Un Noël en 1950

Souvenirs d’enfance #1

Noël à Paris en 1950

par Régine Rosenthal

C’était l’après guerre et les familles se remettaient doucement et péniblement du séisme qu’avaient engendré 5 années d’austérité et de frustration.

Les tout premiers Noëls de mon enfance furent donc merveilleux grâce à la reprise économique. Celle-ci était aux antipodes des préoccupations de la petite fille de 4 ou 5 ans que j’étais alors: en effet, le père Noël n’était pas censé avoir subi la guerre. poupee-env-1945_7704-copie

Je me souviens avec émotion des jouets de cette époque, prélude aux 30 glorieuses. On trouvait surtout des jouets en bois et en matériaux « nobles ».

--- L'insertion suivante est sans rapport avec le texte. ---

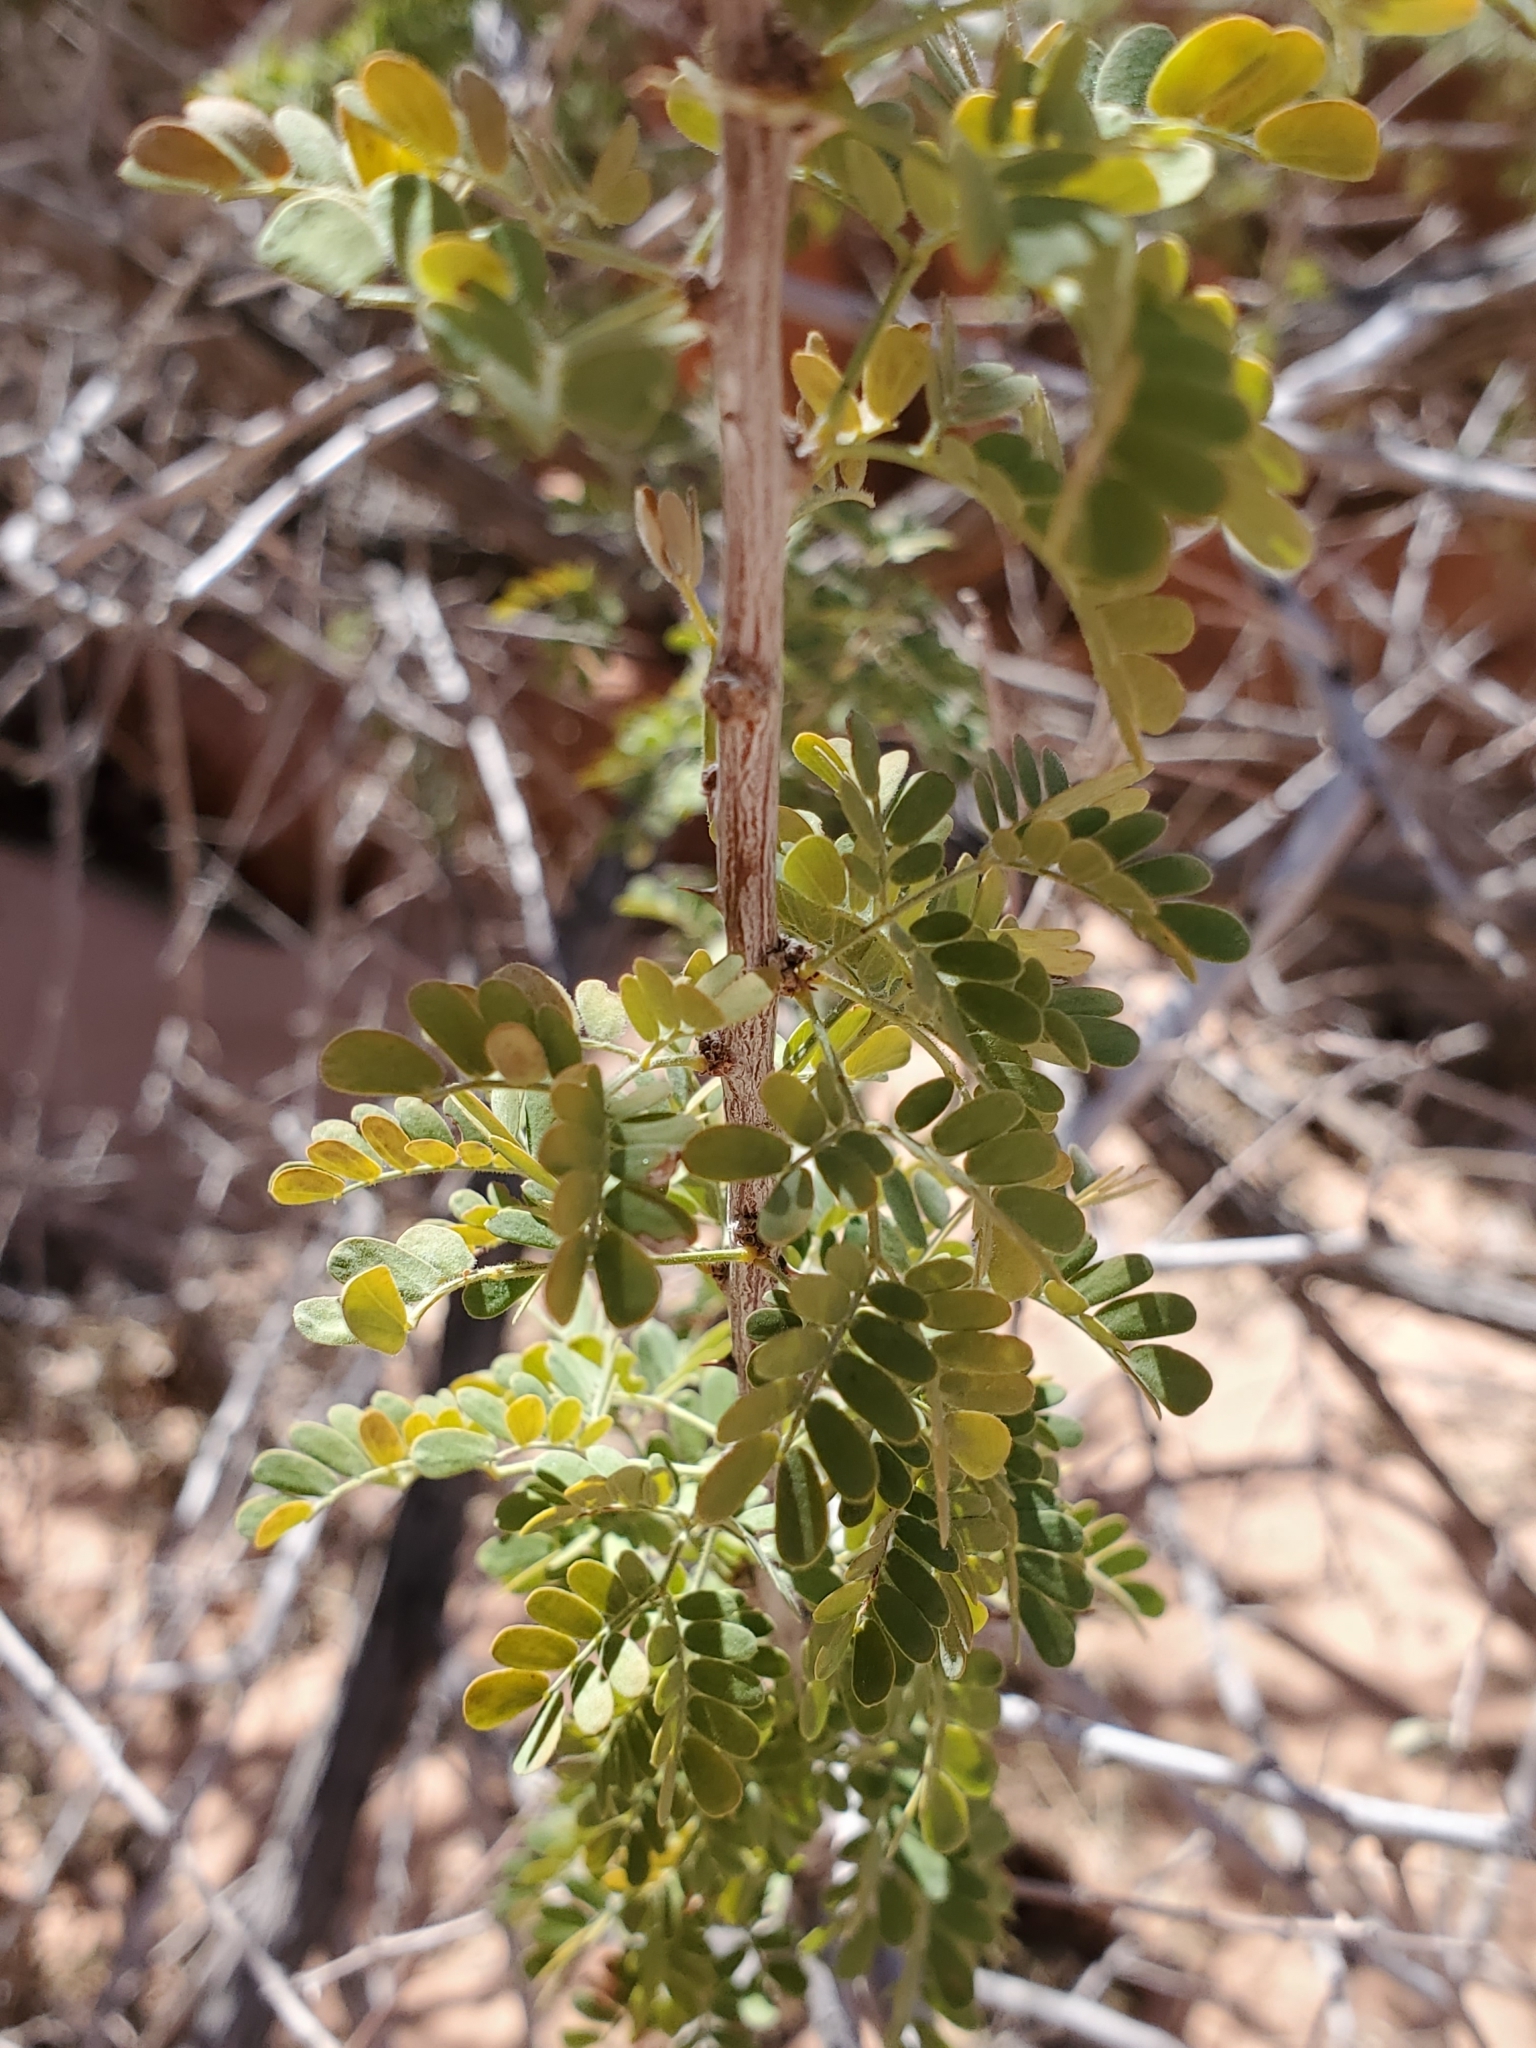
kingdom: Plantae
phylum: Tracheophyta
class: Magnoliopsida
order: Fabales
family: Fabaceae
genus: Senegalia
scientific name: Senegalia greggii
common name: Texas-mimosa
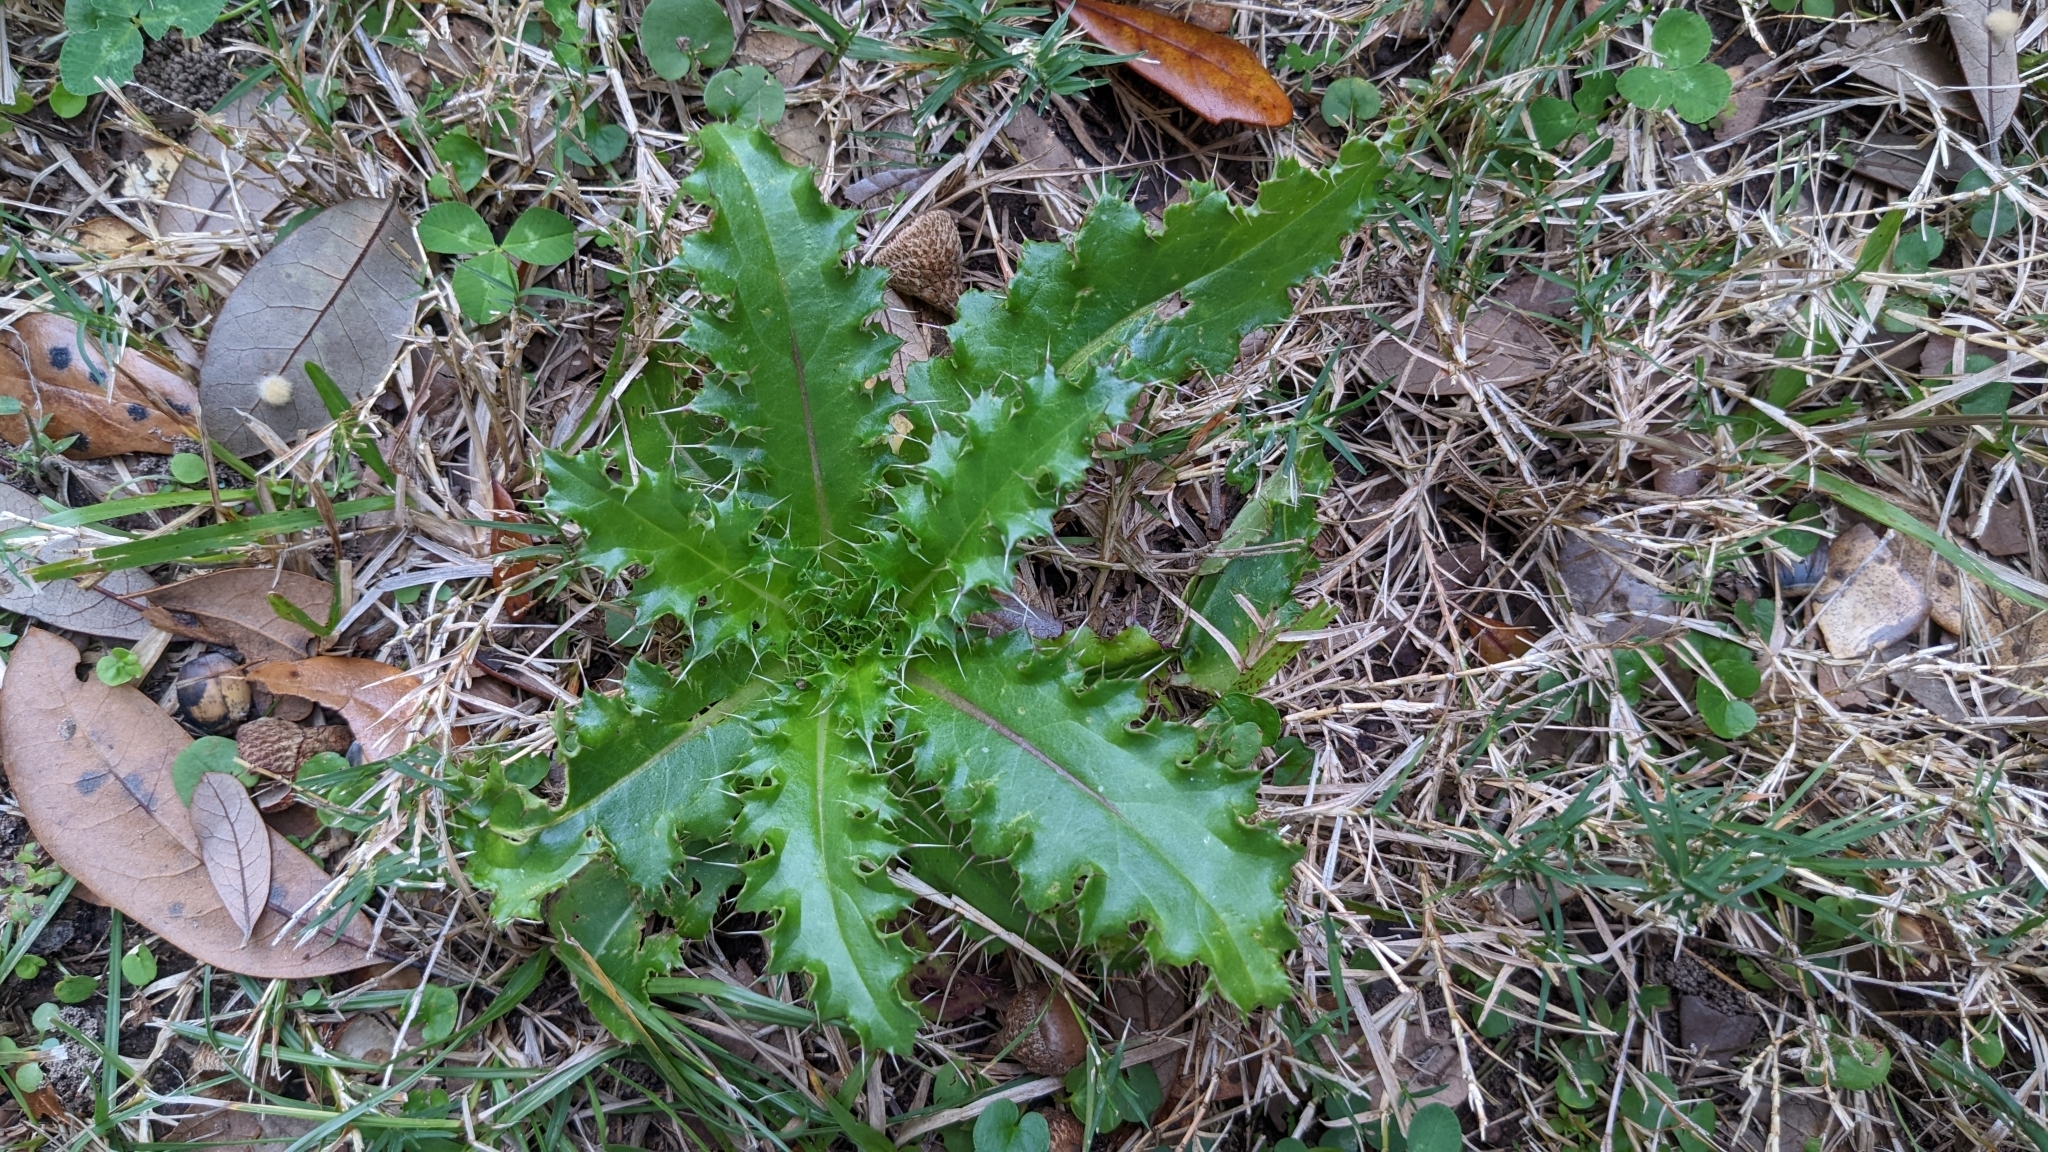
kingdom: Plantae
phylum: Tracheophyta
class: Magnoliopsida
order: Asterales
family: Asteraceae
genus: Cirsium
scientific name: Cirsium horridulum
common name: Bristly thistle
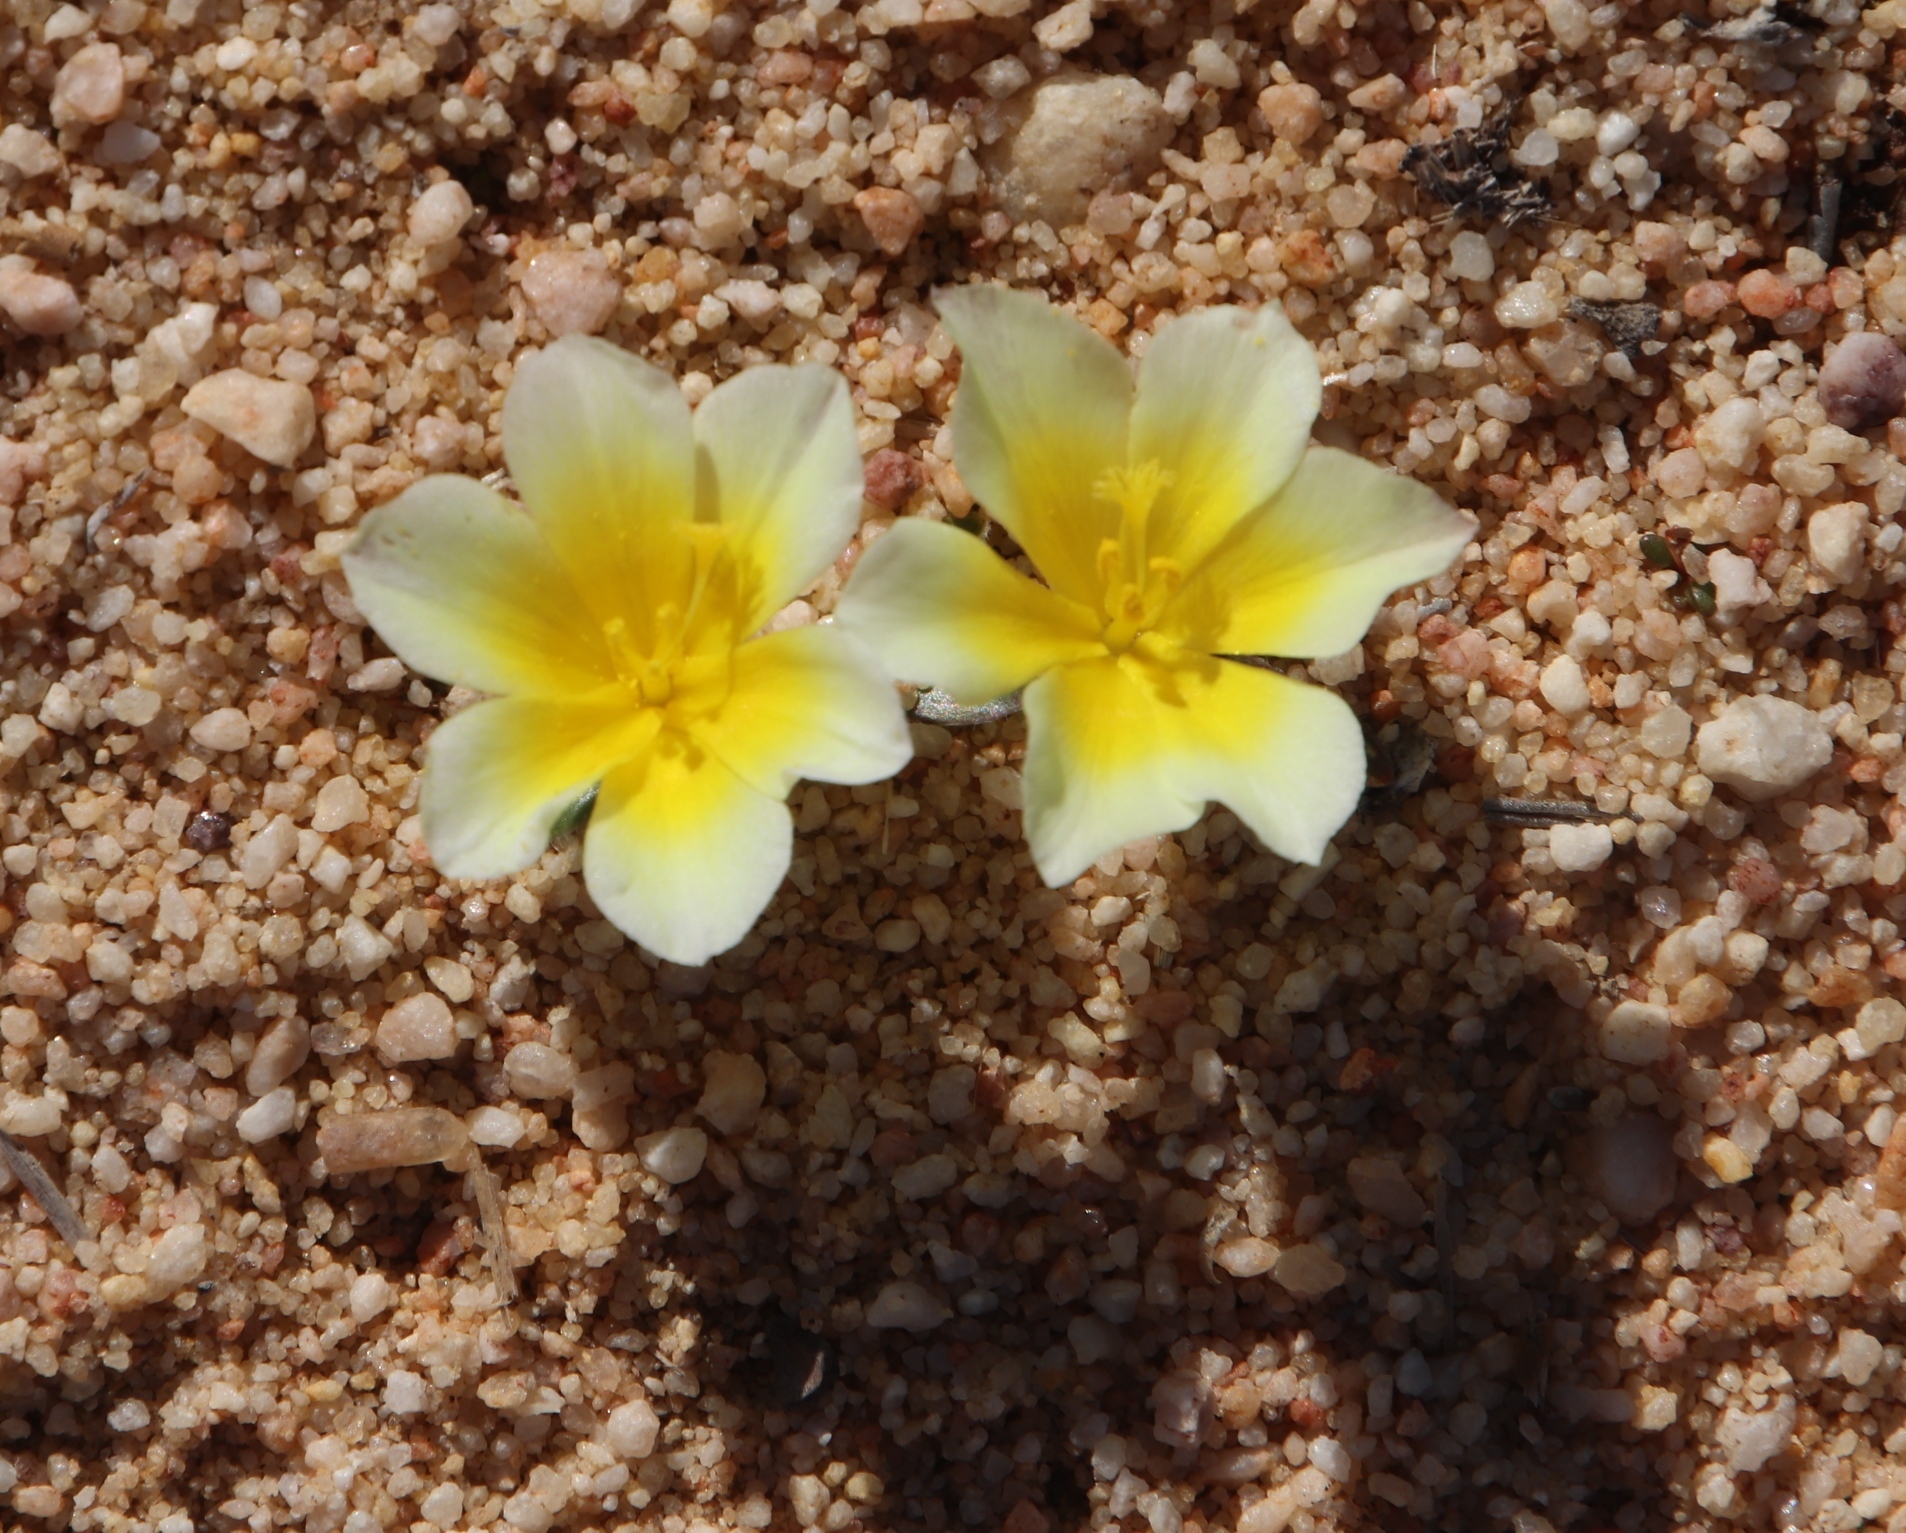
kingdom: Plantae
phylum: Tracheophyta
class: Liliopsida
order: Asparagales
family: Iridaceae
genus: Moraea
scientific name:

J’entends encore résonner le son aigrelet de la clochette annonçant le passage du père Noël. Et je revois s’ouvrir la porte du salon, comme mue par un esprit invisible, laissant découvrir à mes yeux éblouis le sapin illuminé au pied duquel avaient été déposés par des mains tendres et discrètes, un ravissant berceau alsacien pour ma poupée en celluloïd, une dînette en céramique décorée à la main, l’une des toutes premières cuisinières électriques ( un luxe pour l’époque) accompagnée d’ une vraie batterie de cuisine en aluminium aux manches de porcelaine émaillée, un Mécano ( j’étais un peu garçon manqué), un kaléidoscope, et une boîte de « fondants » aux couleurs pastels. Ces objets m’ont laissé un souvenir si émouvant que je me suis employée  a préserver ce patrimoine enfantin au fil du temps.

mecano-1950_7713 Le sapin qui montait à l’assaut du plafond, était illuminé par des dizaines de bougies blanches ou rouges selon les années. Elles chauffaient si dangereusement les branches du conifère aux essences balsamiques que mon père disposait immuablement un grand seau d’eau a proximité, car au loin retentissaient toujours dans la nuit parisienne, les nombreuses  sirènes des voitures de pompiers qui accouraient à la rescousse des propriétaires de sapin embrasé. Les guirlandes électriques furent inventées bien plus tard, sans parler des LEDS qui transforment maintenant en féerie les places et avenues de toutes les villes, du plus petit village, jusqu’au plus modeste balcon. Si les progrès techniques ont  amélioré la sécurité, l’invasion des jouets en matière plastique et électroniques a fait perdre une grande partie de leur charme aux jouets d’aujourd’hui!